Presentation Notes on Vitamin A Chemical Composition, Absorption, Storage & Utilisation in Human Body for Students & Kids in word/ .ppt/ .doc Format


Vitamin A is a pale yellow, almost colorless compound soluble in fat or fat solvents and insoluble in water. Because of its high degree of unsaturation, the vitamin A content of fats and oils can be destroyed by oxidation as the fats and oils become rancid. Protection by antioxidants such as vitamin E or storage in a cool, dark place will prevent the oxidation and rancidity.

The vitamin A found in animal foods has two slightly different forms, vitamin A1 and vitamin A2. Vitamin A1 is found chiefly in the liver and body fat of fish and in other foods of animal origin such as liver, milk, butter, and egg yolk. Vitamin A2 which is of little importance in human nutrition, is found in fresh-water fish.
For humans, beta-carotene is the most important because it has the highest vitamin A activity and is the most plentiful.

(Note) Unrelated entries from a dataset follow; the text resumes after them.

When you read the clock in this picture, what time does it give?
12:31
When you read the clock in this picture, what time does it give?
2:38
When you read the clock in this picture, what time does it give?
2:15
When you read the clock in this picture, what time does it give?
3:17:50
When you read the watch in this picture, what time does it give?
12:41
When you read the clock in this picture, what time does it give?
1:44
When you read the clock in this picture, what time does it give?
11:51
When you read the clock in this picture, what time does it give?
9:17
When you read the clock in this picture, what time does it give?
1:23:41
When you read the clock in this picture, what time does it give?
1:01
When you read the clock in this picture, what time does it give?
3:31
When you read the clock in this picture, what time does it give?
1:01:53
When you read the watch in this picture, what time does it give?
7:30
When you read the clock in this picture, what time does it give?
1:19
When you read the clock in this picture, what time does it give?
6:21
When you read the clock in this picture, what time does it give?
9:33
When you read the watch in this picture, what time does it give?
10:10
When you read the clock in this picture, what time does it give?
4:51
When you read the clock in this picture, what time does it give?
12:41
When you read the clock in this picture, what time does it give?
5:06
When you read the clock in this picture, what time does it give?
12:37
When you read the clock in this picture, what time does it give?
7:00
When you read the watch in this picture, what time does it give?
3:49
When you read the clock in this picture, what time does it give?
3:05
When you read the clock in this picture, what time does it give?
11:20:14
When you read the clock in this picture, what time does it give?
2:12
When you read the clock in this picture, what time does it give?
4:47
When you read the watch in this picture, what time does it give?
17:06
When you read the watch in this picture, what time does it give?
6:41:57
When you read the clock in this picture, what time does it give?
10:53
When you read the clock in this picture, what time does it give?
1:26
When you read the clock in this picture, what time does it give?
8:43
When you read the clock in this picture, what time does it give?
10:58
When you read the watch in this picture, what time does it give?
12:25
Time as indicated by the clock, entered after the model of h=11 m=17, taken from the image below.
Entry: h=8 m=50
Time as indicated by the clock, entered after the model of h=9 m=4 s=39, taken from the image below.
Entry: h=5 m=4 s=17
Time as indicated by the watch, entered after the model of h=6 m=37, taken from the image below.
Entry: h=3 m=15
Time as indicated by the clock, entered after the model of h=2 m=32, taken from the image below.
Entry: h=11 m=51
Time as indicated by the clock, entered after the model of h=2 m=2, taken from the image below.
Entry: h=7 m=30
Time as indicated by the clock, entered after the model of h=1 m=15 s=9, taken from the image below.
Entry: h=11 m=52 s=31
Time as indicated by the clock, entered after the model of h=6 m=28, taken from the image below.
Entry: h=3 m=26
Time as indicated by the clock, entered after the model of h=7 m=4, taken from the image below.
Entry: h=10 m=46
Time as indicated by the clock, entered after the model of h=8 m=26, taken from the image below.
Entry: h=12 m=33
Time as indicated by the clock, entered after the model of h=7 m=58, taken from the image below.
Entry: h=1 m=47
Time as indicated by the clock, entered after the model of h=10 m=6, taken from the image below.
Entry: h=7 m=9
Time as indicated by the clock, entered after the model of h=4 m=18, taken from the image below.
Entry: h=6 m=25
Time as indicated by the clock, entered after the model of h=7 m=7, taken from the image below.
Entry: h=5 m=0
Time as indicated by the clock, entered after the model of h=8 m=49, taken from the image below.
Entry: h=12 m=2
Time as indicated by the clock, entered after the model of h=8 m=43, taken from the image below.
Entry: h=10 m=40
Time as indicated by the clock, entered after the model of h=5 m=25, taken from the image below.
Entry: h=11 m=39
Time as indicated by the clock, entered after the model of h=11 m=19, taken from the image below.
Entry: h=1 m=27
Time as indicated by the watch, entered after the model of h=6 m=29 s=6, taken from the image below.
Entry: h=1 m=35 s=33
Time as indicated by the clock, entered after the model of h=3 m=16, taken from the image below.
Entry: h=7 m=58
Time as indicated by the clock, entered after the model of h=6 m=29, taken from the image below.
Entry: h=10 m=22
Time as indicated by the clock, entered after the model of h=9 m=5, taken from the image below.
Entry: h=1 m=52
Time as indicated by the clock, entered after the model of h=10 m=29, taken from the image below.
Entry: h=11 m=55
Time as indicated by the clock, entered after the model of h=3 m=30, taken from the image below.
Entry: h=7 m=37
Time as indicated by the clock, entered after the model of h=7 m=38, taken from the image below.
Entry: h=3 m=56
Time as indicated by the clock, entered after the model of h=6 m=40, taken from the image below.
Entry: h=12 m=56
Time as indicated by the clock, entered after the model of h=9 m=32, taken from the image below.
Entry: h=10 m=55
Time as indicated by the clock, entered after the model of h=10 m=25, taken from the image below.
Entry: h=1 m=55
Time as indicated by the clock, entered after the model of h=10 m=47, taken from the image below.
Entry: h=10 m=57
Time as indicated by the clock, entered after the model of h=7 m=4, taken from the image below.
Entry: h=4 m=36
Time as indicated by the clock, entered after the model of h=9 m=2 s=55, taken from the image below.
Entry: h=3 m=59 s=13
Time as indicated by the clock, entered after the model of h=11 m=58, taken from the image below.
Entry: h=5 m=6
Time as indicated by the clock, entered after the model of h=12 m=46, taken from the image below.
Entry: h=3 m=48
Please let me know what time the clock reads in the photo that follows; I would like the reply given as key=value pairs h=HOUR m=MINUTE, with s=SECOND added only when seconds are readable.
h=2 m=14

Absorption, Utilization and Storage : The fat-soluble enzymes vit. A, D, E and K, can all be absorbed via the micellar system with other lipids. The presence of fat, bile salts, and pancreatic juices is essential for complete absorption of natural vitamin A. Esters of vitamin A are hydrolyzed in the small intestine, and retinol passes through the mucosa to be re-esterified. They finally enter the portal blood via a special retinol-binding protein.

The absorption of any of lipid-soluble vitamins can be diminished by the ingestion of mineral oil or any other non-absorbable lipid or any impairment in lipid absorption sequence.
The liver stores the reserves of vitamin A in sufficient quantities to meet the nutritional needs of the individual for many months. Thus the signs and symptoms of vitamin A deficiency develop very slowly. However, in a patient with cirrhosis of the liver, the stores of this vitamin are markedly reduced.